Impopularidad populista
En nuestra democracia semi-bipartidista siempre habíamos pensado que el PP tenía un "techo" que le impedía superar un cierto nivel de votos, mientras que el PSOE gozaba, por el contrario, de un "suelo". Digo "gozaba" porque disponer de un conjunto mínimo de votos ha sido siempre una garantía de ascenso o, lo que es casi mejor, de evitar caídas importantes. A la luz de las últimas encuestas sobre las próximas elecciones municipales y autonómicas del 25 de mayo, quizá debamos reajustar la posición relativa de cada uno de estos partidos. Todos recordamos cómo la gran contribución de Aznar a su partido fue el haber superado el famoso techo de Fraga. Ahora parece abandonarlo habiéndole dejado con un sólido "suelo". El PSOE, por su parte, se encuentra en la posición exactamente contraria. A pesar de la evidente impopularidad de las últimas decisiones políticas del Gobierno y haber subido con relación a las elecciones anteriores, el partido de Zapatero parece tener dificultades para franquear un determinado límite superior, un "techo".
Estas torpes metáforas electorales no nos resuelven, sin embargo, el gran enigma al que nos enfrentamos en estas elecciones: la aparentemente escasa incidencia sobre el voto de cuestiones como la gestión del Prestige o la guerra de Irak. Dada la inmensa bolsa de indecisos, es todavía demasiado pronto para emitir un juicio definitivo. Pero ya parece claro que la imparable caída de la popularidad del Gobierno ha echado el freno y ha reducido considerablemente la correlativa ventaja socialista. Imagino la perplejidad de cualquier observador exterior que hubiera estado en nuestro país hace escasamente un mes. ¿Somos acaso un país de memoria frágil o es que tanta oposición en la calle no era más que un simulacro? ¿En qué se ha quedado esa supuesta "movilización de la izquierda" o ese ímpetu ciudadano que algunos habíamos recibido como el heraldo de un nuevo estado de ánimo político?
Seguramente pueden aportarse varias razones para explicar esta situación.
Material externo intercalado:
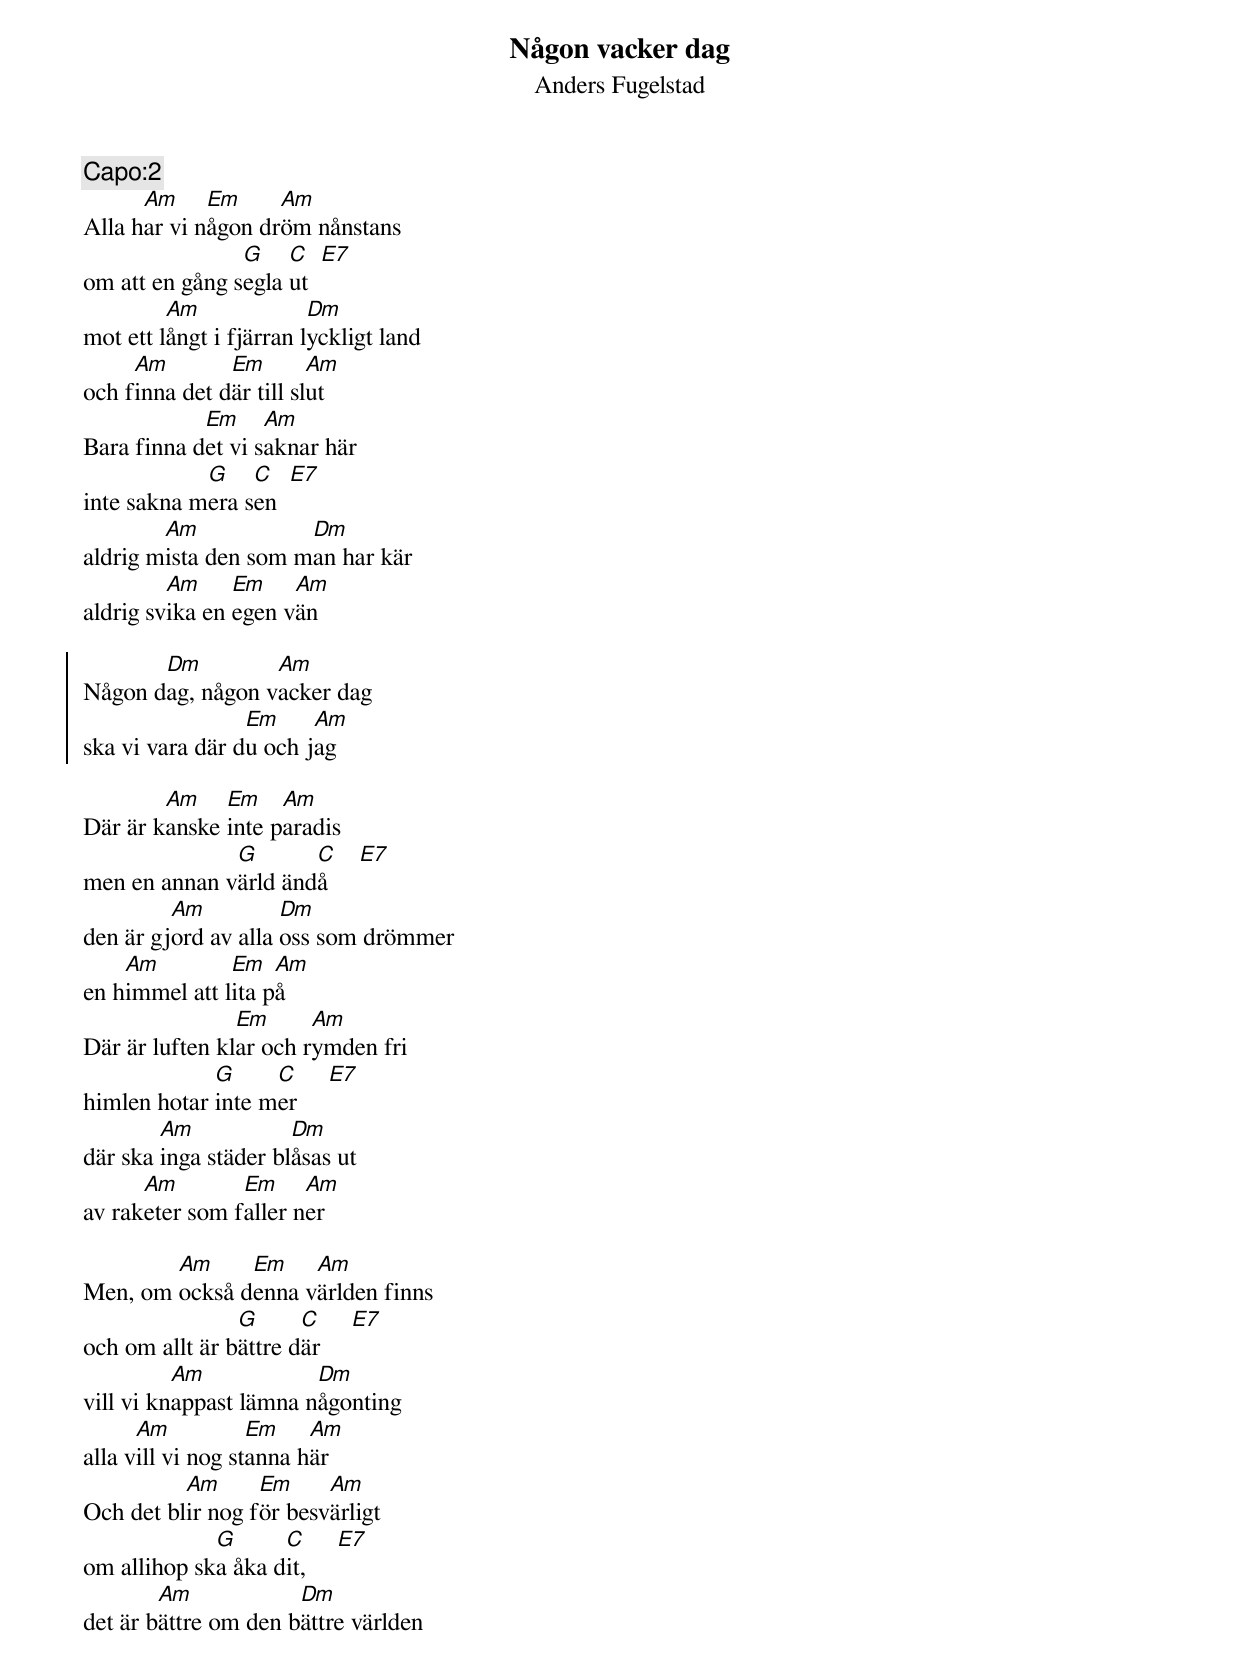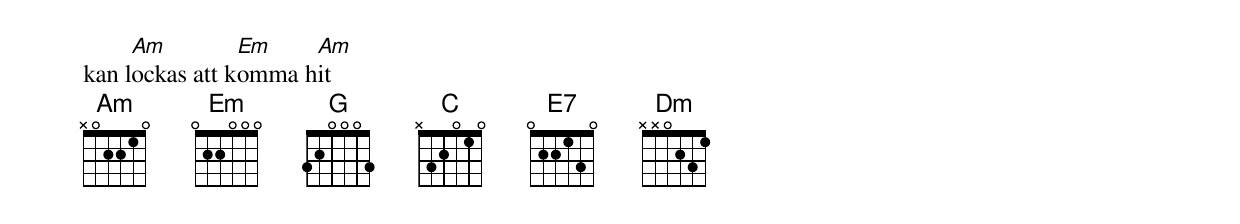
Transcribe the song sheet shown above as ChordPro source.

{t:Någon vacker dag}
{st:Anders Fugelstad}
{c:Capo:2}
Alla h[Am]ar vi n[Em]ågon dr[Am]öm nånstans
om att en gång s[G]egla [C]ut  [E7]
mot ett l[Am]ångt i fjärran l[Dm]yckligt land
och f[Am]inna det d[Em]är till sl[Am]ut
Bara finna d[Em]et vi s[Am]aknar här
inte sakna m[G]era s[C]en  [E7]
aldrig m[Am]ista den som m[Dm]an har kär
aldrig sv[Am]ika en [Em]egen v[Am]än

{soc}
Någon d[Dm]ag, någon v[Am]acker dag
ska vi vara där d[Em]u och j[Am]ag
{eoc}

Där är k[Am]anske [Em]inte p[Am]aradis
men en annan v[G]ärld änd[C]å     [E7]
den är gj[Am]ord av alla [Dm]oss som drömmer
en h[Am]immel att l[Em]ita p[Am]å
Där är luften kl[Em]ar och r[Am]ymden fri
himlen hotar [G]inte m[C]er     [E7]
där ska [Am]inga städer bl[Dm]åsas ut
av rak[Am]eter som f[Em]aller n[Am]er

Men, om [Am]också d[Em]enna v[Am]ärlden finns
och om allt är b[G]ättre d[C]är     [E7]
vill vi kn[Am]appast lämna n[Dm]ågonting
alla v[Am]ill vi nog st[Em]anna h[Am]är
Och det bl[Am]ir nog f[Em]ör besv[Am]ärligt
om allihop sk[G]a åka d[C]it,     [E7]
det är b[Am]ättre om den b[Dm]ättre världen
kan l[Am]ockas att k[Em]omma h[Am]it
Uno probable es que podemos estar asistiendo a importantes cambios en la cultura política. Las nuevas movilizaciones cívicas en la calle no se traducirían así necesariamente en comportamientos políticos "dentro del sistema". La oposición radical no sólo se dirigiría contra el Gobierno, sino contra el propio sistema político institucional como un todo. Otro argumento que se escucha en ciertos pagos, y no de la derecha precisamente, apunta hacia Zapatero. Y aquí las imputaciones van desde ser incapaz para articular un "discurso ilusionante" hasta su excesivo celo por apoyarse en una "ética de la convicción" más que en una "ética de la responsabilidad". O, simplemente, en que "todavía tiene mucho camino que recorrer", que es demasiado neófito en estas duras tareas de la brega por el voto. La condescendencia se mezcla aquí con un cierto toque paternalista, que es doblemente molesto porque pasa por alto su valioso esfuerzo por mantener una coherencia en su línea política y por crear un nuevo estilo de oposición más pendiente de las propuestas creativas que de la descalificación del adversario. Pero, sobre todo, porque permite encubrir el desgaste producido por las políticas llevadas a cabo por la otra parte, el Gobierno.
La actitud de Aznar va por un camino exactamente contrario. En un gesto de trilero audaz está consiguiendo hacer populismo de su propia impopularidad. O lo que es lo mismo, ha colocado en el centro de su discurso la alusión a los costes de la "responsabilidad" y la defensa de los "intereses de España". Frente a los ideólogos y electoralistas de la "coalición social-comunista" se presenta como el probo paterfamilias, capaz de saber mejor que su prole lo que realmente le interesa. Y lo hace con la ostentación de haber asumido un coste que la magia de su machacona insistencia acabará tornando en neto beneficio electoral. Aunque en este milagro no puede olvidarse a la parte que le toca a los Consejos de Ministros y a su armada mediática. Queda por saber cuánto mérito o demérito les corresponde en esta historia a quienes deberían ser los auténticos protagonistas, los auténticos candidatos que concurren a las elecciones.